Auch die Prävention spielt eine Rolle. Treten bei den Beschäftigten einer bestimmten Abteilung immer wieder die gleichen Beschwerden auf, gehört es zur Aufgabe des Disability Managers, die Zuständigen im Unternehmern darauf hinzuweisen. „Ein Disability Manager muss netzwerktauglich sein. Es muss ihm gelingen, als Erster das Problem zu erkennen und eine Lösung zu finden”, sagt Gustav Pruß.

Die Einführung des Disability Managements im Unternehmen habe auch die Wahrnehmung verändert, sagt Petra Zink, Disability Managerin bei Ford in Köln: „Wir schauen nicht mehr darauf, welche Defizite ein Mitarbeiter hat und nicht mehr ausführen kann, sondern auf das, was er leisten kann.” Leidet ein Beschäftigter zum Beispiel an Rückenproblemen, kann versucht werden, den Arbeitsplatz so zu gestalten, dass die Tätigkeiten abwechselnd im Sitzen oder Stehen ausgeführt werden. Mit seinem Konzept erreicht das Unternehmen eine Wiedereingliederungsquote von rund 95 Prozent.

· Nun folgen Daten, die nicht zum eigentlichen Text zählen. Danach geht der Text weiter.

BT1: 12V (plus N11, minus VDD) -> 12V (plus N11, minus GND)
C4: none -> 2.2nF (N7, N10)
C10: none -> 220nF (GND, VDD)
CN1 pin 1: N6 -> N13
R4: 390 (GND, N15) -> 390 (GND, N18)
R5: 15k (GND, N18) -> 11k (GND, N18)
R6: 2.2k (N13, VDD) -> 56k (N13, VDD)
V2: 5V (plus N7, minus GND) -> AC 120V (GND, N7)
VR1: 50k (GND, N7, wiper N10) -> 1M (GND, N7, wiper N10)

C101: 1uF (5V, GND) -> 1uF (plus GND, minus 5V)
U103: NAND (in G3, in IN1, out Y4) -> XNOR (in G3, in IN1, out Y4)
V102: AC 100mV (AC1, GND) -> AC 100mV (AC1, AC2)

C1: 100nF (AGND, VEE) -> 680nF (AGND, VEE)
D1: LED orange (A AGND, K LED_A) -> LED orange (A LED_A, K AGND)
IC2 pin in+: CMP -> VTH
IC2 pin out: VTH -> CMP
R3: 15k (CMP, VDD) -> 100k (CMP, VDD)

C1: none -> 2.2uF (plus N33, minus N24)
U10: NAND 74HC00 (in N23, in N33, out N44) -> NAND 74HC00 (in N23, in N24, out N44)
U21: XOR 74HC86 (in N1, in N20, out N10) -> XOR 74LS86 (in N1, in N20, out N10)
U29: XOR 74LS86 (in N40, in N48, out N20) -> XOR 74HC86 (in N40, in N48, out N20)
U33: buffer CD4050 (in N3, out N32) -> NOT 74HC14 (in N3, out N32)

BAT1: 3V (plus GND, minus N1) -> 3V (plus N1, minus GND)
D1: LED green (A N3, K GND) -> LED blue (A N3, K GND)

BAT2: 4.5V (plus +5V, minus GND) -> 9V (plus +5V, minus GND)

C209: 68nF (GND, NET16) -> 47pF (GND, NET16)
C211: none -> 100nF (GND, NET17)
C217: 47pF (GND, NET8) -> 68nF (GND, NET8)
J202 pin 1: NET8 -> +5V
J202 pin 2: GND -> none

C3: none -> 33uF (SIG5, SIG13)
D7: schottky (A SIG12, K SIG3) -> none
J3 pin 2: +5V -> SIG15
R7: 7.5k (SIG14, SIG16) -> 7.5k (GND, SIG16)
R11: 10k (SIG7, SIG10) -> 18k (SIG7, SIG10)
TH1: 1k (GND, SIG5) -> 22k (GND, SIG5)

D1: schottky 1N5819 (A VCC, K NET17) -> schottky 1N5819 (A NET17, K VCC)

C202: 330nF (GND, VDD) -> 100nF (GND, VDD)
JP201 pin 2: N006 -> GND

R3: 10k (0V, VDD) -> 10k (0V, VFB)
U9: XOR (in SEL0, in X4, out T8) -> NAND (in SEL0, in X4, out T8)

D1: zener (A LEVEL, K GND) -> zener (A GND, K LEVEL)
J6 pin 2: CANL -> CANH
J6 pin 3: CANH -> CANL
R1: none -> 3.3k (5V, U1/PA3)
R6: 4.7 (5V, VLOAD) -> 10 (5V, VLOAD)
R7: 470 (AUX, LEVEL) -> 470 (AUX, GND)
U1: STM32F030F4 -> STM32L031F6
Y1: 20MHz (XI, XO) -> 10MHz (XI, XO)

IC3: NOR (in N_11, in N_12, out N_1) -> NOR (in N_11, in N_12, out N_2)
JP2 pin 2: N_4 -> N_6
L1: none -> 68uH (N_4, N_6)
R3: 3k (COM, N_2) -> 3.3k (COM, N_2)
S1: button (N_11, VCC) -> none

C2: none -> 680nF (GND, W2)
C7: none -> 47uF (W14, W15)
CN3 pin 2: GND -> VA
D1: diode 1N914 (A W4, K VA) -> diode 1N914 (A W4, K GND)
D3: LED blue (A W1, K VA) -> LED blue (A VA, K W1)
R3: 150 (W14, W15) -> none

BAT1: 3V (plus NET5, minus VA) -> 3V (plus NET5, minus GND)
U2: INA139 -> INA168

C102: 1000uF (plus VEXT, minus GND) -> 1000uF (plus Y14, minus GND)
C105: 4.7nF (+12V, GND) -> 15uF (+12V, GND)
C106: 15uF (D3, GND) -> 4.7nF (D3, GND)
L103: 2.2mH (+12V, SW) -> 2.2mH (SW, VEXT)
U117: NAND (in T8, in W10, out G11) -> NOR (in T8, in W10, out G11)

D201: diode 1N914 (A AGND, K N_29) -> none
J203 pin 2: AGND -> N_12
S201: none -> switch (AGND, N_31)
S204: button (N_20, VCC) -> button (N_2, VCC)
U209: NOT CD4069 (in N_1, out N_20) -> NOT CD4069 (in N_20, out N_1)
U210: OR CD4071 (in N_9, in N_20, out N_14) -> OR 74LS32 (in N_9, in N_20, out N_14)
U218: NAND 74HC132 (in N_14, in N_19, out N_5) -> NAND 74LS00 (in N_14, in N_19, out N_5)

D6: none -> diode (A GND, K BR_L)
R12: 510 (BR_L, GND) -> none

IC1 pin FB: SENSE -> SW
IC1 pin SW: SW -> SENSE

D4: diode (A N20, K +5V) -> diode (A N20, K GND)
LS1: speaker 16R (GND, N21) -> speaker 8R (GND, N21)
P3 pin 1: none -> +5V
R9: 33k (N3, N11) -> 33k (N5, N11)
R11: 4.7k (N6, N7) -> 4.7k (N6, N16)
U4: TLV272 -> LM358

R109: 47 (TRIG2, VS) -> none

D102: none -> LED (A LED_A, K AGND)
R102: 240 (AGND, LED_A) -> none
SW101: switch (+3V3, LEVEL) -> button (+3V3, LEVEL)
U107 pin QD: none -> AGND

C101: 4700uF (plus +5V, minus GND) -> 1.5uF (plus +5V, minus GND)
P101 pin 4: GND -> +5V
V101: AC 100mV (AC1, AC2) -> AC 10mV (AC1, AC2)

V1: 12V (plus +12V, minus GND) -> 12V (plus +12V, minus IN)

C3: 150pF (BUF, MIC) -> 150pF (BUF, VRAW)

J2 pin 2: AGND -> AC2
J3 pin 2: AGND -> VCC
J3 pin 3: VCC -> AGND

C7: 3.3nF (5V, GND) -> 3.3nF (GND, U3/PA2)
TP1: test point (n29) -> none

„Disability Management funktioniert dort am besten, wo ein Unternehmen nachhaltig am Erhalt der Leistungsfähigkeit eines Arbeitnehmers interessiert ist”, sagt Friedrich Mehrhoff. Vorgesetzte müssen dahinter stehen. Auch die Zusammenarbeit mit dem Betriebsrat muss stimmen. Das sieht Petra Zink ähnlich: Zwischen Betrieb und Arbeitnehmervertretung müsse ein Konsens gefunden werden, wie das Eingliederungsmanagement gemeinsam umgesetzt werden kann.

Hilfreich ist, wenn der Disablitiy Manager den Betrieb und seine Produktionsabläufe kennt. „Er braucht ein Gespür dafür, ob ein Mitarbeiter die Belastung an seinem Arbeitsplatz trotz Einschränkung bewältigen kann”, sagt Gustav Pruß. „Wenn er selbst über Berufserfahrung im betreffenden Unternehmen verfügt, kann er besser erkennen, wo dieser Mitarbeiter alternativ eingesetzt werden kann.”

Angesichts des Fachkräftemangels wachse insgesamt das Interesse der Unternehmen an gesunden Arbeitsplätzen, beobachtet DGUV-Experte Mehrhoff. Auch älter werdende Belegschaften, eine steigende Lebensarbeitszeit sowie die Zunahme psychischer und chronischer Erkrankungen dürften dazu beitragen, dass Disability Management noch wichtiger wird.